The good news for me is I waste precious little time watching NFL games these days, not wanting to be assaulted with the combination Woke and pop culture (is Taylor here????????) indoctrination the broadcasts have become
I do try to watch college football, but that is becoming a challenge, too.
This week’s AP poll has Southeastern Conference teams in six of the top seven spots, a record for one conference in the 88 years the poll has been conducted.
It starts at the top with Georgia and has a seeming powerhouse Texas team second.
As for the Big Ten, Ohio State, which spent the offseason transferring in talent, is third, and Penn State, a narrow winner over Bowling Green Saturday, is eighth.
The less-than-spectacular play of Ohio State so far, and Michigan’s pounding by Texas, suggest Penn State might not be doomed to its customary losses to Ohio State and Michigan. Then again, that tight Bowling Green win for Penn State might indicate the history continues.
At least Notre Dame managed to gag one early, inexplicably losing to 28.5-point underdog Northern Illinois, and hopefully preventing the Fighting Irish from slipping into the playoffs with a schedule long on opposition like Sisters of the Poor and School for the Blind.
Another disconcerting aspect of college sports in general, and football specifically, is the presence of Name, Image and Likeness (NIL) millionaires in the games. If I wanted to watch semipro football I’d just settle for UFL games.
But, I’m watching Texas pummel Michigan early Saturday and there’s a Dr. Pepper commercial — one of their Fansville efforts — featuring Texas quarterback Quinn Ewers. Ewers is reported to be earning $1.7 million annually in NIL money.
Even worse, his backup quarterback at Texas, Arch Manning, is raking in $3.1 million in NIL money each year. As Hunter Biden discovered, there’s money in a last name. Just pay the taxes.
Finally, we come to analytics that have come to dominate football, and other sports.
Some guys sat around with their computers analyzing optimum strategy and too many coaches blindly follow the data.
There was an interesting discussion of this on a CBS postgame show Sunday from a panel that included former Steelers coach Bill Cowher.
First, the larger the number of samples in a statistical study, the more accurate the results should be. If you have, say, 1,000 outcomes and the preferred strategy works 70 percent of the time, that’s 700 successes, but also 300 failures.

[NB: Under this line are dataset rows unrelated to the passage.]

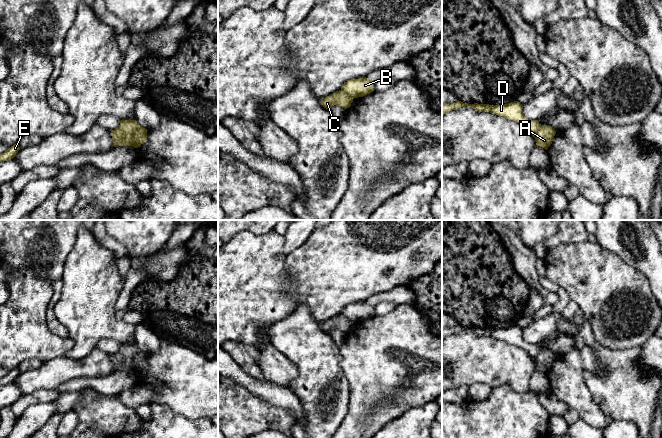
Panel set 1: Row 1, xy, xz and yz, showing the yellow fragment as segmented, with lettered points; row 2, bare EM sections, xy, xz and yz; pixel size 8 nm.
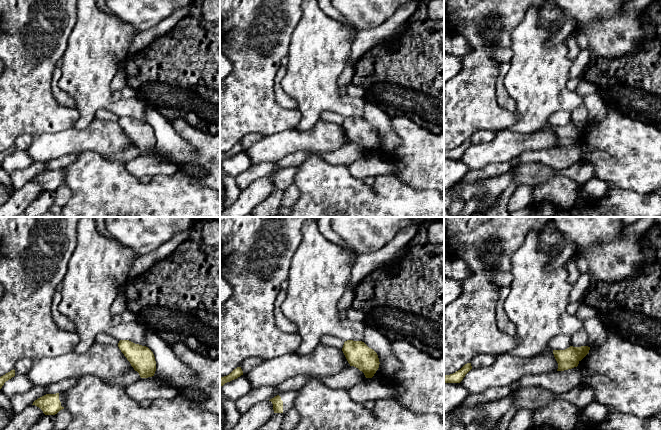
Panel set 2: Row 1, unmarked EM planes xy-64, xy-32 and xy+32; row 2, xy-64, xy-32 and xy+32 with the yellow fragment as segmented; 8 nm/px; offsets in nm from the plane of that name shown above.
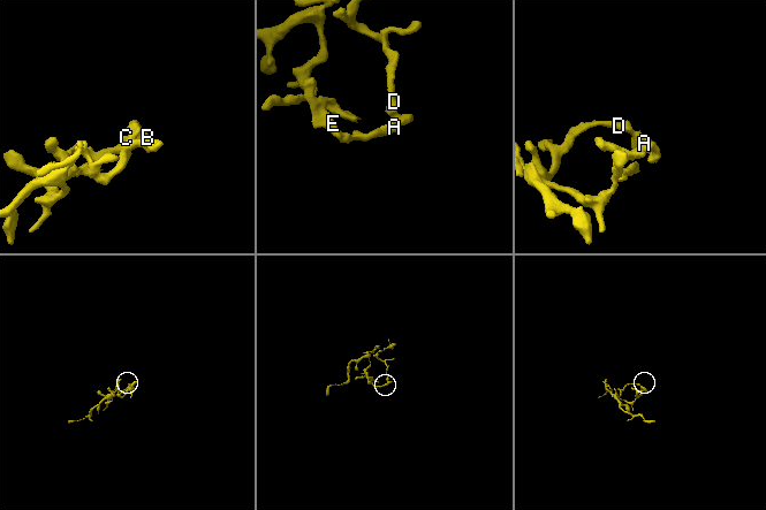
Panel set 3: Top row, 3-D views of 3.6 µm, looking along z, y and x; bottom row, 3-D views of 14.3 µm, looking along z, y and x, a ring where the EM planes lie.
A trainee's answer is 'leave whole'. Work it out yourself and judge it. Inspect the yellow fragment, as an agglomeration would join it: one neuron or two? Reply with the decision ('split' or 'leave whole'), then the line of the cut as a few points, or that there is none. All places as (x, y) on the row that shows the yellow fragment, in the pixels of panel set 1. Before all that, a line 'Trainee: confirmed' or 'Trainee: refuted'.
Trainee: refuted
split | xy (118, 127), (123, 134), (125, 144)

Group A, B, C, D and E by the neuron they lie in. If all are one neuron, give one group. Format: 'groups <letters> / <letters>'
groups A C E / B D

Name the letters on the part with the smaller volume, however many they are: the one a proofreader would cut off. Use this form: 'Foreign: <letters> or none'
Foreign: A, C, E

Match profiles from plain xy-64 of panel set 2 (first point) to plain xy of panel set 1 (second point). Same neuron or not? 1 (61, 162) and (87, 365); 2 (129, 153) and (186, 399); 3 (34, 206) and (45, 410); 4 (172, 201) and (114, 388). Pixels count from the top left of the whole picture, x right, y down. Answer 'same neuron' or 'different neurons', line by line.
1: different neurons
2: different neurons
3: different neurons
4: different neurons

What bugs me, and apparently Cowher, too, is that some of the failures are more costly than others, and some of the successes are less meaningful.
You face fourth-and-two at your own 30-yard line. Even if you go for it and make the first down, most often you need many more successes to have it pay off in the form of points.
But, if you fail, the other team is poised to score, in many cases without advancing the ball an inch.
Analytics also fail to take into consideration that the games are played by humans, with all the attendant influences of emotion. Success produces confidence and momentum. Failures produce uncertainty and fear. Things can snowball, in either direction, based on that one chance taken
Cowher, and at least one other member of the panel, preferred to have coaches make decisions based on feel in the moment – confidence in their team’s ability to make the play at that given time, not in the other 999 or more chances of the large sample.
I think the panelists hit the nail on the head when they said over-reliance on analytics is widespread largely because it gives failing coaches an out. It didn’t work, but, hey, they were just following the analytics.
My own personal analytics indicate I’ll be watching more Major League Baseball this month and next, and a lot less college and pro football.